*EXERCISE DETAILS*
Could you write out the records below exactly as they appear, leaving out any pictures?

───── MATERIAL FOR THIS TASK

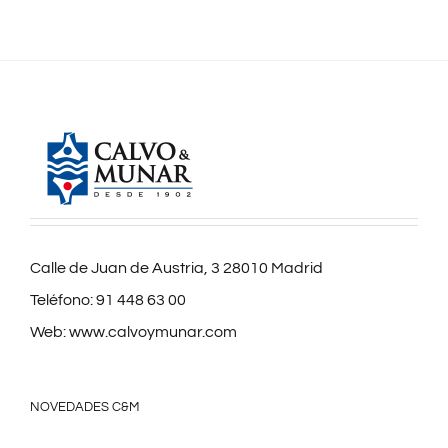
Calle de Juan de Austria, 3 28010 Madrid
Teléfono:
91 448 63 00
Web:
www.calvoymunar.com
NOVEDADES C&M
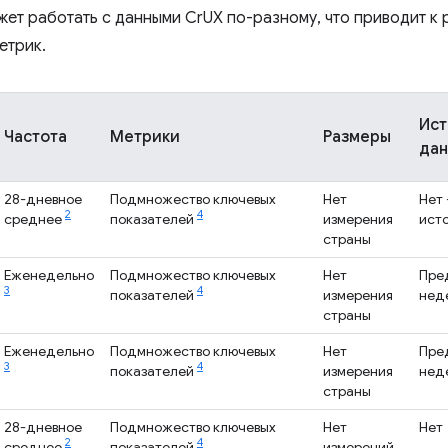
жет работать с данными CrUX по-разному, что приводит к 
етрик.
Ист
Частота
Метрики
Размеры
да
28-дневное
Подмножество ключевых
Нет
Нет 
2
4
среднее
показателей
измерения
ист
страны
Еженедельно
Подмножество ключевых
Нет
Пре
3
4
показателей
измерения
нед
страны
Еженедельно
Подмножество ключевых
Нет
Пре
3
4
показателей
измерения
нед
страны
28-дневное
Подмножество ключевых
Нет
Нет
2
4
среднее
показателей
измерений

──────────

*RESULT FOR THIS TASK*
Calle de Juan de Austria, 3 28010 Madrid
Teléfono:
91 448 63 00
Web:
www.calvoymunar.com
NOVEDADES C&M
жет работать с данными CrUX по-разному, что приводит к 
етрик.
Ист
Частота
Метрики
Размеры
да
28-дневное
Подмножество ключевых
Нет
Нет 
2
4
среднее
показателей
измерения
ист
страны
Еженедельно
Подмножество ключевых
Нет
Пре
3
4
показателей
измерения
нед
страны
Еженедельно
Подмножество ключевых
Нет
Пре
3
4
показателей
измерения
нед
страны
28-дневное
Подмножество ключевых
Нет
Нет
2
4
среднее
показателей
измерений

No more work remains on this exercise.